Wisconsin missed a long field-goal attempt on the first possession of the second half, with Iowa countering by going bombs away: three Spencer Petras pass completions accounting for 71 yards. He hit Brandon Smith for 14 yards off play action, threw a deep ball to Ihmir Smith-Marsette over the middle for 38 yards and hit Smith-Marsette again on a 19-yard floater to the right corner of the end zone.

A 2-point conversion pass to Smith made it 14-0.

“Keep pushing hard, keep going hard, keep attacking those guys, and it’ll come,” said Smith-Marsette, who had seven catches for 140 yards and two touchdowns.

“Wisconsin’s defense is really good, they’re really physical and disciplined,” said Petras, who completed 14 of 25 throws for 211 yards. “Not a ton that we could do. We just always talk about through the ups and downs we’ve got to keep playing, got to keep chopping away and good things will happen.”

Charlie Jones fumbled a Wisconsin punt, trying but failing to pick it up on the bounce, leading to a Nakia Watson 1-yard TD run later in the quarter. That was the first touchdown for a struggling Badgers offense in 154 minutes and 32 seconds.

But Iowa countered with another big play. Petras found Smith-Marsette with another long beauty, a 53-yard TD that made it a 21-7 game late in the third. Smith-Marsette, who had seven catches for 140 yards, did a forward flip as he hit the end zone, landing awkardly, injuring his ankle and missing the rest of the game.

“Do I regret the flip? No,” said Smith-Marsette, in a precautionary walking boot but insisting he would be fine. “Would I do it again? Yeah. I’m just happy we got the win.

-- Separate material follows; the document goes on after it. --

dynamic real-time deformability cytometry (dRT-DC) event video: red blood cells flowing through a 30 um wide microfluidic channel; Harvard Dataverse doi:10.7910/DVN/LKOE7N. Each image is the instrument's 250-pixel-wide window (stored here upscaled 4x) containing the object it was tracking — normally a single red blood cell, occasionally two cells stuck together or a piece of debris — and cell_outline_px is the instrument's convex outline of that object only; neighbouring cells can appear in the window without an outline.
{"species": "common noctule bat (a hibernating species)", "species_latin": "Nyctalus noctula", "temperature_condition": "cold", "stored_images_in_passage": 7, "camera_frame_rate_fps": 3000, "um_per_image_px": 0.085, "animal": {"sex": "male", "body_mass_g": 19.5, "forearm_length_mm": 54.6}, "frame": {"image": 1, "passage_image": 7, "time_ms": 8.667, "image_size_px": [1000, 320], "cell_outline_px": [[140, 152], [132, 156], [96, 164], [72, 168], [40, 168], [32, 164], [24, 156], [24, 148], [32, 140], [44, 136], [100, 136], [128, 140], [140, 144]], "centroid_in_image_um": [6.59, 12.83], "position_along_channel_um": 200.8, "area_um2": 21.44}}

Everybody was having fun, and we came out with the victory.”

Fast forward to the fourth quarter. Iowa’s defense stopped Wisconsin on downs at the Hawkeyes 18, then got a Jack Campbell interception in the end zone on a fourth-down Graham Mertz pass.


Wisconsin (2-3) was awarded first-and-goal at the 5 after Iowa punter Tory Taylor dropped the snap from center and booted the ball off the ground (about 35 yards, no less) instead of trying to pick it back up. That’s a rarely seen illegal kicking penalty, half the distance from where Taylor kicked it.

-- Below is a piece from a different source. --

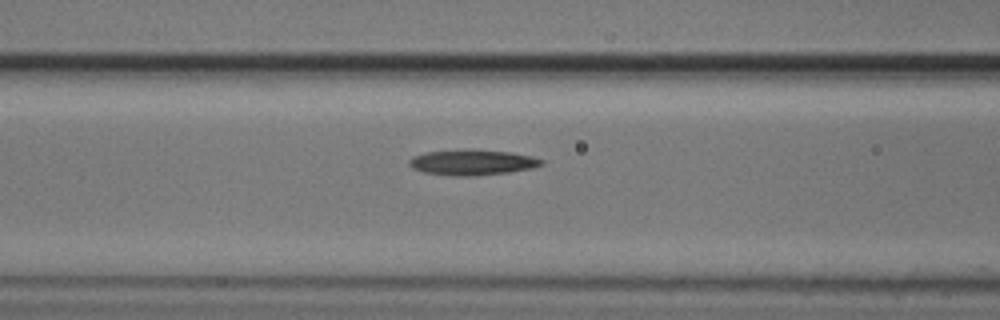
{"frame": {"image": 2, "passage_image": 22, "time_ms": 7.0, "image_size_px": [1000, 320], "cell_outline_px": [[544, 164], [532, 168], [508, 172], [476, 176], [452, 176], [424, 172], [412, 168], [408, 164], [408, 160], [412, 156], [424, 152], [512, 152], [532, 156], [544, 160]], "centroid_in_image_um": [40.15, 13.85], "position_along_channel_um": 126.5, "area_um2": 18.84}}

“I guess that’s what players from Australia do when they see the ball laying there,” Ferentz said. “We’re trying to figure out still how he got the ball downfield that far with all those bodies.”

Tyler Goodson officially put it away on the very next play after Campbell’s pick, taking a handoff right, running about 10 yards, stopping and cutting past a Wisconsin defender and into the open field for an 80-yard TD. That was 80 of Iowa’s 127 yards rushing.

“Going into the game, I think all running backs expect to break a long run,” Goodson said. “We knew it was going to be a tough, physical game, and Wisconsin likes to stop the run and likes to have their (linebackers) make plays. As a running back, it was all (about) just keep going, just keep pounding it.”

The Kinnick Stadium PA crew played “Jump Around” — the signature song at Camp Randall Stadium, the Badgers’ home — as the clock ran out. Multiple Iowa players did snow angels on the turf in celebration. The perfect ending to the second-half wackiness: a player injuring himself front flipping after a touchdown, a punter illegally kicking a ball off the turf, snow angels ... and an Iowa win over a team it hasn’t been able to beat.

“Going into the game, we knew it was going to be a tough, defensive battle,” Ferentz said. “I think everybody understood that. When you get in games like this, everything you do is contested, every yard is a fight. That certainly was the case today.”